Studi di Pakistan menemukan anak-anak dari ibu yang memiliki pendidikan mampu belajar 72 menit lebih lama per hari, serta memperoleh nilai ujian 0,23-0,32 standar deviasi lebih tinggi dibandingkan dengan anak dari ibu yang tidak bersekolah. Tetapi hal ini mampu memunculkan reaksi defensif (merasa terancam dan tersinggung) dari sebagian lelaki. Karena merasa direndahkan dan tersaingi.
Data dari UNECO (2023) menunjukkan bahwa partisipasi perempuan dalam pendidikan lebih tinggi daripada lelaki di banyak negara berkembang, termasuk di Indonesia. Meskipun begitu, ruang bagi perempuan untuk tampil dan divalidasi masih terbatas.
Rasa minder yang diadopsi oleh lelaki menunjukkan bahwa adanya karakteristik ego yang belum berdamai. Bersumber dari definisi Male Ego-perasaan paling bangga dan hebat lelaki terkait dominasi, maskulinitas dan status sosial. Studi dari Szymanowicz & Furnham (2011) menunjukkan bahwasanya lelaki sering melebih-lebihkan kepintaran mereka sendiri, sedangkan Perempuan justru sering merendahkan dirinya sendiri.
Hal ini memberikan pemahaman bahwasanya lelaki merasa gengsi dan tersaingi ketika berhadapan dengan perempuan yang cerdas, sehingga lelaki bersikap menjaga jarak atau malah berdebat dengan tujuan untuk melemahkan argumen perempuan. Bersaing dengan lelaki bukanlah tujuan dari perempuan cerdas. Tetapi sebagai perlindungan terhadap dirinya sendiri, untuk masa depan anak-anaknya, dan untuk menaikkan derajat keluarga. Perempuan juga ingin memiliki potensi untuk berwawasan tinggi dan setara dengan lelaki. Bukan berkeinginan menggantikan peran lelaki.

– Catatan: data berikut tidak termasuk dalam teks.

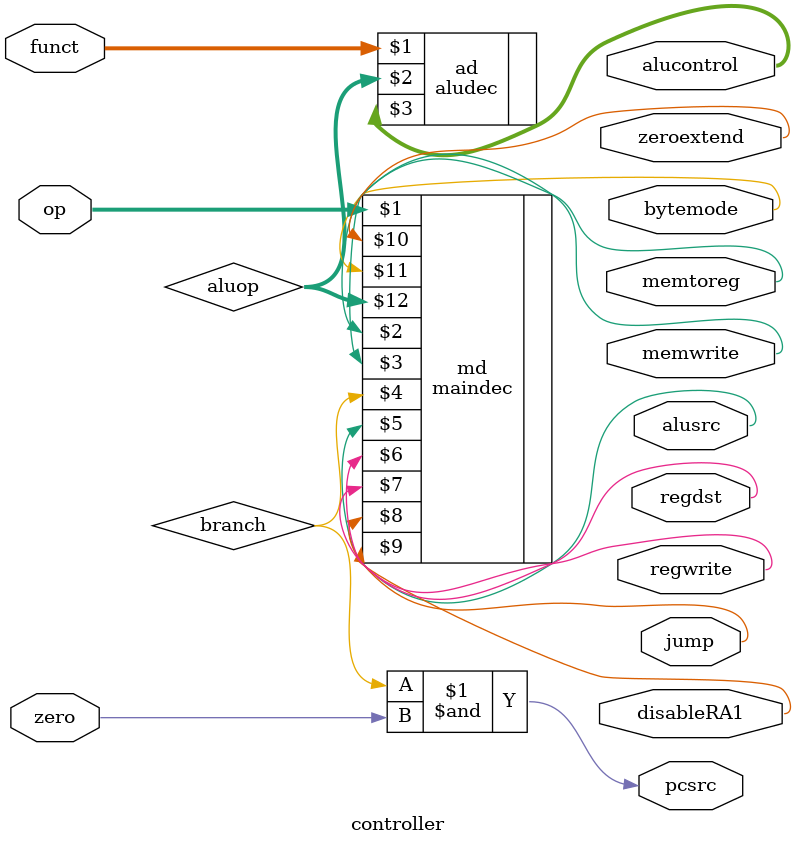
<source format=v>
module controller (
	op,
	funct,
	zero,
	memtoreg,
	memwrite,
	pcsrc,
	alusrc,
	regdst,
	regwrite,
	disableRA1,
	zeroextend,
	bytemode,
	jump,
	alucontrol
);
	input wire [5:0] op;
	input wire [5:0] funct;
	input wire zero;
	output wire memtoreg;
	output wire memwrite;
	output wire pcsrc;
	output wire alusrc;
	output wire regdst;
	output wire regwrite;
	output wire disableRA1;
	output wire zeroextend;
	output wire bytemode;
	output wire jump;
	output wire [3:0] alucontrol;
	wire [1:0] aluop;
	wire branch;
	maindec md(
		op,
		memtoreg,
		memwrite,
		branch,
		alusrc,
		regdst,
		regwrite,
		jump,
		disableRA1,
		zeroextend,
		bytemode,
		aluop
	);
	aludec ad(
		funct,
		aluop,
		alucontrol
	);
	assign pcsrc = branch & zero;
endmodule

</source>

Tidak hanya memiliki kecerdasan akademik, Perempuan juga memiliki kecerdasan emosional atau disebut dengan Emotional Intelligence (EI). Seperti sikap empati, kesadaran sosial, dan kemampuan mengelola emosi. Itulah sebabnya mengapa perempuan cendurung lebih peka terhadap lingkungan dan situasi. Sebuah kutipan dalam Economic Times (2024) menyebutkan bahwa EI merupakan aspek penting dalam kepemimpinan modern dan perempuan lebih unggul di bidang ini.
Kutipan tersebut menunjukkan bahwasanya perempuan lebih siap menghadapi situasi kerja yang penuh dengan ketidakpastian atau adanya tayangan drama sosial dan juga mampu mengelola hubungan sosial dan emosi di lingkungan kerja. Di era modern justru membutuhkan pemimpin yang mampu menggabungkan logika dengan empati karena ini lebih efektif dan konduksi. Kita tidak bisa bekerja hanya menggunakan kecerdasan akademik, karena bisa berdampak pada lingkungan sosial dan memiliki potensi kerugian bagi diri kita sendiri. Dan keunggulan perempuan adalah mampu menggabungkan kecerdasan akademik dan emotional. Namun, hal ini menjadi ancaman bagi lelaki yang masih terbelenggu dalam pikiran lama, Dimana para pemimpin itu harus bersikap tegas dan kaku serta tidak mau kalah dalam beragumen. Dan masih mengukur harga diri dari ‘siapa yang paling unggul’.
Rasa minder bukanlah solusi. Perempuan cerdas bukanlah musuh ataupun saingan. Justru perempuan cerdas bisa kita jadikan sebagai teman diskusi atau membangun relasi yang lebih baik lagi. Jadi, yang kita ubah bukan soal kecerdasan yang dimiliki oleh perempuan, melainkan pola pikir lelaki yang masih melihat perempuan hanya sebagai saingan.
Jika lelaki bisa melihat perempuan cerdas dengan kacamata sebagai teman diskusi, rekan kerja, maka rasa minder pun akan hilang. Sehingga hal itu akan menjadikan perempuan dan lelaki bisa bekerja sama dengan saling menghargai dan menerima kekurangan ataupun kelebihan masing-masing serta mampu menciptakan potensi sukses lebih hebat daripada sekadar bersaing.
Penulis: Nabila Rahayu, mahasiswa PBA Unhasy.